This semester, self-care is more essential than ever before. University students have provided reporters with exclusive insight into how they are tackling this.
Rachel Relax ’23 considers herself an expert at curating a healthy environment for herself, especially since she began self-isolating. When asked about her routine, Relax informed reporters, “Whenever I’m not feeling myself and need a little emotional boost, I like to draw myself a bath to blow off some steam. Of course, some actual steam is involved in order to boil any airborne illnesses from my body, but the 212-degree water is a perfect way to unwind before bed.”
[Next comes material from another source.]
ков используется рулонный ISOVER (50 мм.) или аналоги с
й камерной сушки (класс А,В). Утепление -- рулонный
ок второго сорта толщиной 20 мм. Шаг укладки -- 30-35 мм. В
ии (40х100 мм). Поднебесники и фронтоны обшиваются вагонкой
While Relax’s approach is quite practical, Vanessa Vain ’22 makes herself feel good by looking good, even when she is in quarantine. “I love to dress up, even when no one else is around,” Vain said. “I want to look good for myself, so I went ahead and bought a $70 pair of tie-dye sweatpants from a girl on Instagram. I think it gives me a boost of confidence on my Zoom calls, even if no one can see me.”
Local convenience stores have also seen an increase in business as self-care products are flying off the shelves. The manager of the local CVS has reported a huge spike in sales of their $0.99 face masks, which also resulted in a higher demand for skincare products a few days later. For legal reasons, it is notable that corporate offices have denied any connection between these two trends.
Zach Zen ’21 is not to be fooled by the allure of retail therapy that has led to failure for many students, and instead participates in self-care by connecting with nature. Zen enjoys going for long walks to clear his mind, although he should remember that he will be sent home if the tracking device the University implanted upon his arrival indicated he has stepped foot off campus.
Even though self-care proves to be a challenge for some, these students seem to be coping with their new reality in the healthiest and most productive ways possible.